The Northwest Shelf Province, also known as Exmouth to Broome, is a biogeographic region of Australia's continental shelf.

==Geography==
The Northwest Shelf Province includes the coastal waters and continental shelf of north-western Western Australia between North West Cape and Cape Leveque. It has an area of 238,759 km^{2}, extending from the shore to 200 m depth. It varies in width from about 50 km at Exmouth Gulf to more than 250 km off Cape Leveque.

The Northwest Shelf Province adjoins the Central Western Shelf Transition or Ningaloo region on the southwest. The Northwest Shelf Transition lies east of Cape Leveque. To the north the continental slope descends towards the Indian Ocean's abyssal plain.

==Oceanography==
The waters are tropical. Surface waters are derived from the Indonesian Throughflow, and circulate through the province via branches of the South Equatorial and Eastern Gyral currents. Tidal ranges are generally high.

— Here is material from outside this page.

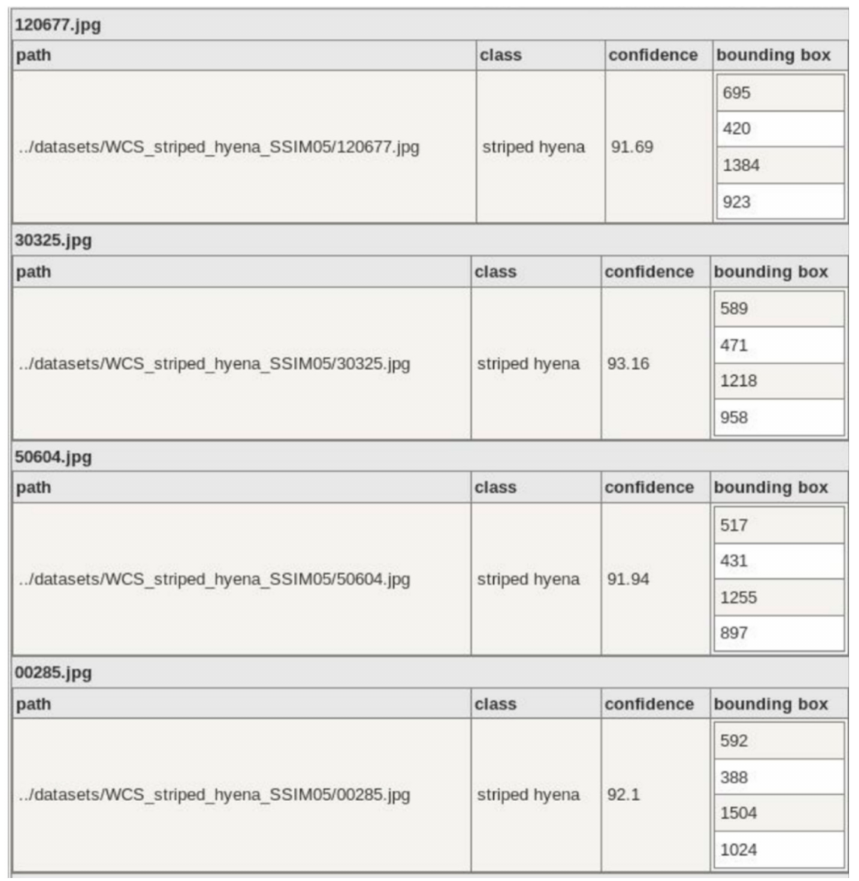
Figure 4. A sample of the detailed report, which shows per image data, including class label, classification confidence and bounding box data for each object. This preview is generated using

The Northwest Coast, including the Pilbara Coast and Eighty Mile Beach, is the most cyclone-prone region of the entire Australian coastline. On average two cyclones cross the coast each year, one of which is severe.

==Meso-scale bioregions==
The Integrated Marine and Coastal Regionalisation of Australia (IMCRA) identifies five distinct meso-scale bioregions that make up the province.
- Pilbara (nearshore) (PIN) includes the turbid coastal waters along the Pilbara Coast, including Exmouth Gulf, and nearshore islands between North West Cape and Cape Keraudren. Nearshore Pilbara includes extensive areas of mangrove.
- Pilbara (offshore) (PIO) includes the offshore waters of Pilbara, below 10 metres depth, along with several offshore islands. The clearer waters support coral reefs and sponge beds.
- Eighty Mile Beach (EMB) is a long sandy beach which extends from Cape Keraudren to Cape Missiessy. The beach is up to 100 metres wide with a very shallow gradient. Mud flats extend 1 to 5 km offshore from the beach. On the landward side are dunes, a few coastal lagoons, and dry Pindan woodland. Eighty Mile Beach is important habitat for migratory and resident shorebirds.
- Canning (CAN) includes the coast of Dampierland between Cape Missiessy and Cape Leveque, the northern tip of the Dampier Peninsula. The town of Broome is located on the Canning coast.
- North West Shelf (NWS) lies offshore, between the Pilbara (offshore), Eighty Mile Beach, and Canning bioregions and edge of the continental shelf. Much oil and natural gas extraction takes place there.